# Solve dy/dt = 2y + 1 - (9/16)y^2

• Feb 27th 2008, 01:35 AM
wee
Solve dy/dt = 2y + 1 - (9/16)y^2
Hi,

Anyone can advise how the above equation can be solved?

Thanks.
wee
• Feb 27th 2008, 02:50 AM
Peritus
This is a simple Riccati equation:

$\begin{gathered}
y' = 2y + 1 - \frac{9}
{{16}}y^2 \hfill \\
\Leftrightarrow y' = - \frac{9}
{{16}}\left( {y + \frac{4}
{9}} \right)\left( {y - 4} \right) \hfill \\
\end{gathered}$

now it is easy to see that y= 4 and y = -4/9 are particular solutions to this equation, the following substitution allows us to find the general solution:
$

y = u + y_p$

let's choose $y_p=4$

thus:

$\begin{gathered}
u' = 2\left( {u + 4} \right) + 1 - \frac{9}
{{16}}\left( {u + 4} \right)^2 \hfill \\
\Leftrightarrow u' = - \frac{5}
{2}u - \frac{9}
{{16}}u^2 \hfill \\
\end{gathered}$

which is a Bernoulli equation. The substitution that is needed to solve this Bernoulli equation is:

$z = \frac{1}
{u}$

thus we get:

$z' - \frac{5}
{2}z = \frac{9}
{{16}}$

which is a linear first order ODE, and can be easily solved using the integrating factor method. After you finish just back substitute twice to obtain the final solution...

■ SHORT PROBLEM 1
Transcribe the part of the differential equation thread between "which is a Bernoulli" and "the final solution...", inclusive.
■ SHORT PROBLEM 2
Rewrite the listing from its first line through the line holding "প্ৰাণতোষিণী", inclusive, putting "Sample" in place of "Example" and leaving everything else unchanged. Return only those lines.
The differential equation thread and the listing that follows it were taken from unrelated sources.

■ PROVIDED DATA
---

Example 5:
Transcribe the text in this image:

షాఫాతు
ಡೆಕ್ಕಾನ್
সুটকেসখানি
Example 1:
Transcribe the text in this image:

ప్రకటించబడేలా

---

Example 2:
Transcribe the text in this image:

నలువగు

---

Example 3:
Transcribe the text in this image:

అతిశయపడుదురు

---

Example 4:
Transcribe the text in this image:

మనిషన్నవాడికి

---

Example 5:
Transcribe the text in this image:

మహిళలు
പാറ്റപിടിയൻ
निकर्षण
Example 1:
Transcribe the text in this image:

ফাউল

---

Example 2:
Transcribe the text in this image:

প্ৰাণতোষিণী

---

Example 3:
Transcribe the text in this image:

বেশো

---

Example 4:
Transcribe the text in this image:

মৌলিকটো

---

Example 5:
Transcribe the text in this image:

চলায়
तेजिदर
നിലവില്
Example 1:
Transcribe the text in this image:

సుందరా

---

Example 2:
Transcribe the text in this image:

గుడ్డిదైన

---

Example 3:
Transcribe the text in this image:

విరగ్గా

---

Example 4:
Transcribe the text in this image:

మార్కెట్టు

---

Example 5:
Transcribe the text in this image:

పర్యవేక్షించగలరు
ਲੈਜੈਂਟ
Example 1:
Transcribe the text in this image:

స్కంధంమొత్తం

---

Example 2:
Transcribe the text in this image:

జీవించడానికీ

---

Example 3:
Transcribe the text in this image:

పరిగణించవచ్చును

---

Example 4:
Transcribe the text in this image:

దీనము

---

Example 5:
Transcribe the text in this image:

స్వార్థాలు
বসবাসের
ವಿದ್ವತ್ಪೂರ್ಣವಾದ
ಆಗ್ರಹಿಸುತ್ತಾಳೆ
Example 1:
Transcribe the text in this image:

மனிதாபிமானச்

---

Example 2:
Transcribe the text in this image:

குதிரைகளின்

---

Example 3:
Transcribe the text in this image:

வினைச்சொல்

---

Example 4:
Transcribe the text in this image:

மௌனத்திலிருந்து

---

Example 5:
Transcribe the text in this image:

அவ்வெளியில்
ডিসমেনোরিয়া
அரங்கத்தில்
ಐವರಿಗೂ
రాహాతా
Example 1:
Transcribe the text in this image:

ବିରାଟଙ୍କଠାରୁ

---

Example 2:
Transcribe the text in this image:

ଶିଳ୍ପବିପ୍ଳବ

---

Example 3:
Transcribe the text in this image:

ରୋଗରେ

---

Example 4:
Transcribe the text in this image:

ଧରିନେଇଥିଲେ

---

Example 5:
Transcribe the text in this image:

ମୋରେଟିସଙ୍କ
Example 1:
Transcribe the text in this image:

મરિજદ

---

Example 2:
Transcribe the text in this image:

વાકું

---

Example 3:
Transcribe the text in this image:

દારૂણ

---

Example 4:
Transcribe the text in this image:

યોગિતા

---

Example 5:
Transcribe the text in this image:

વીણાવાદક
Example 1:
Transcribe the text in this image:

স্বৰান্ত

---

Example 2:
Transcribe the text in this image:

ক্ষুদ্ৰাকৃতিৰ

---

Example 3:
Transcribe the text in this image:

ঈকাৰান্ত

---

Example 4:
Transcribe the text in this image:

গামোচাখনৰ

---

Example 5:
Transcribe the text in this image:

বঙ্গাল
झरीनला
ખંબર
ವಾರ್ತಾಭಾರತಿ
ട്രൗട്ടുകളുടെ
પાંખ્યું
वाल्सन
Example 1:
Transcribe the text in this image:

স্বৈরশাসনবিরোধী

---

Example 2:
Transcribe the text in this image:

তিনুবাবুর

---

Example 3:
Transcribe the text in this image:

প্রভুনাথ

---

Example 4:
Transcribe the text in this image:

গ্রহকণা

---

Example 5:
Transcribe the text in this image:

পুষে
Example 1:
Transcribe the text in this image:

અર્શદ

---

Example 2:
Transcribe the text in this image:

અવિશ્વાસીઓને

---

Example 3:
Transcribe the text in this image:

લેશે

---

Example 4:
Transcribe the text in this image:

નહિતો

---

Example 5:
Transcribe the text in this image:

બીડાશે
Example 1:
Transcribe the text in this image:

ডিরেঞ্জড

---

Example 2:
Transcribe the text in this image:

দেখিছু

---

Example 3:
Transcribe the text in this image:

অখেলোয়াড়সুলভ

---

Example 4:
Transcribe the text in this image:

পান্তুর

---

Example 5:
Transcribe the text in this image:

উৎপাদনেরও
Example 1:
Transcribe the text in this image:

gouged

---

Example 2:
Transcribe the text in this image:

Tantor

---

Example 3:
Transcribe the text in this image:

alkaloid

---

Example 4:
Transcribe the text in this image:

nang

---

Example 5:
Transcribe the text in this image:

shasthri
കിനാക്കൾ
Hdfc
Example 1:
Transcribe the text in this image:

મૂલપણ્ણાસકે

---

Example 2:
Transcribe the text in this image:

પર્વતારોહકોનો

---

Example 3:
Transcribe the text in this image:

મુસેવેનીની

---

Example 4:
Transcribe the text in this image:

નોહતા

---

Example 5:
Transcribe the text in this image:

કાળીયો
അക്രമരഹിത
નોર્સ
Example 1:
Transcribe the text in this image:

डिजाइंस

■ ANSWER 1
which is a Bernoulli equation. The substitution that is needed to solve this Bernoulli equation is:

$z = \frac{1}
{u}$

thus we get:

$z' - \frac{5}
{2}z = \frac{9}
{{16}}$

which is a linear first order ODE, and can be easily solved using the integrating factor method. After you finish just back substitute twice to obtain the final solution...

■ ANSWER 2
---

Sample 5:
Transcribe the text in this image:

షాఫాతు
ಡೆಕ್ಕಾನ್
সুটকেসখানি
Sample 1:
Transcribe the text in this image:

ప్రకటించబడేలా

---

Sample 2:
Transcribe the text in this image:

నలువగు

---

Sample 3:
Transcribe the text in this image:

అతిశయపడుదురు

---

Sample 4:
Transcribe the text in this image:

మనిషన్నవాడికి

---

Sample 5:
Transcribe the text in this image:

మహిళలు
പാറ്റപിടിയൻ
निकर्षण
Sample 1:
Transcribe the text in this image:

ফাউল

---

Sample 2:
Transcribe the text in this image:

প্ৰাণতোষিণী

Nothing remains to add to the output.